───── Document section

# Seeking Insulation Advice



## Windows on Wash (Aug 30, 2011)

Rigid foam would work best. 

Spray foam and seal all the gaps prior to installing it and you will need to cover it (or it will need to be foil faced) with a code approved thermal/ignition barrier.


----------



## Jim Ignatowski (Dec 20, 2011)

Thanks for the reply. Can I ask how you suggest I secure it to the wood, I think I would either need to nail it (which I prefer not to do) or use some kind of an adhesive. I've used locktite with foam board before but that was against concrete. Also, is there a foam board product that has the thermal/ignition barrier included? Thanks again


----------



## DexterII (Jul 14, 2010)

I am going to respectfully resign to WOW's advice to you, because he's good at this, but wondering how much work it would be to remove the plywood and fill the wall cavity, rather than going over it. Seems like that would seal it up better, and would also address cold coming through the bottom plate. Also, are the rafter bays above the room insulated?


----------



## Windows on Wash (Aug 30, 2011)

──────────
───── Records shown

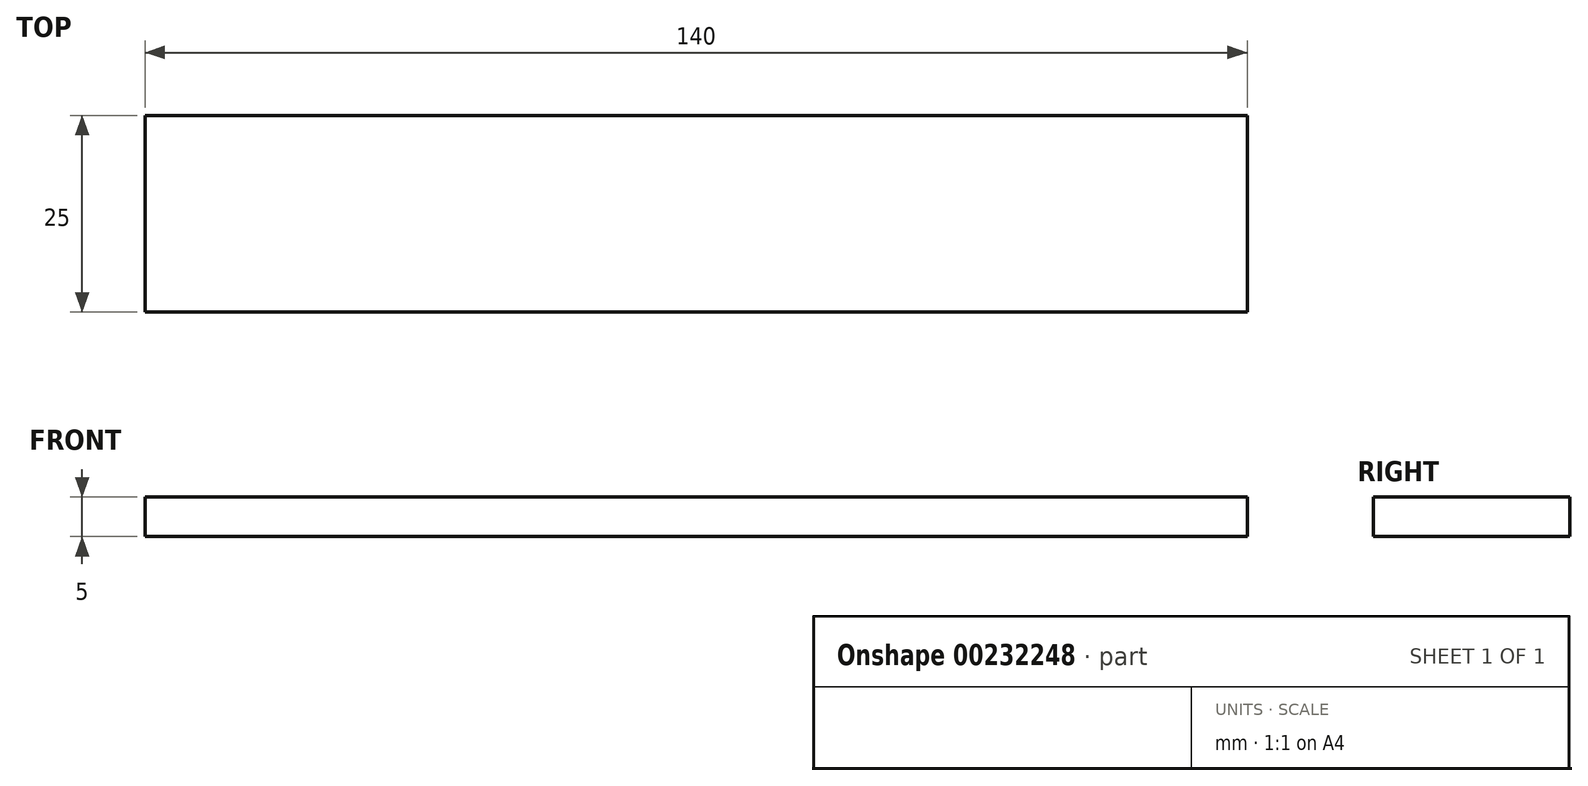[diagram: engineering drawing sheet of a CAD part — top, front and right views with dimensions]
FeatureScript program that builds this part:
annotation { "Feature Type Name" : "Feature", "Feature Type Description" : "" }
export const myFeature = defineFeature(function(context is Context, id is Id, definition is map)
    precondition{}
    {
        {
            var Q0;
            Q0=qCreatedBy(makeId("Top.planeOp"),FACE);
            var sketch = newSketch(context, id + "F0", { "sketchPlane" : qUnion([Q0])});
            skLineSegment(sketch, "E0.bottom", {"start": v(-64.95, -0.34) * mm, "end": v(75.05, -0.34) * mm});
            skLineSegment(sketch, "E0.top", {"start": v(-64.95, -25.34) * mm, "end": v(75.05, -25.34) * mm});
            skLineSegment(sketch, "E0.left", {"start": v(-64.95, -0.34) * mm, "end": v(-64.95, -25.34) * mm});
            skLineSegment(sketch, "E0.right", {"start": v(75.05, -0.34) * mm, "end": v(75.05, -25.34) * mm});
            skSolve(sketch);
        }
        {
            var Q0;
            Q0=makeQuery(id+"F0.imprint","IMPRINT",FACE,{"disambiguationData":[TD([[makeQuery(id+"F0.imprint","IMPRINT",EDGE,{"derivedFrom":sQuery(id+"F0.wireOp",EDGE,"E0.bottom")}),-1.0]])]});
            extrude(context, id + "F1", {"entities" : qUnion([Q0]), "depth" : 5 * mm});
        }
    });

──────────

== Your task ==
Answer from the insulation thread above:
(a) What material does Windows on Wash say would work best?
(b) What adhesive has Jim Ignatowski used with foam board before, and against what surface?
(c) What does DexterII suggest removing so the wall cavity can be filled?

== Full answer ==
(a) Rigid foam.
(b) Locktite, against concrete.
(c) The plywood.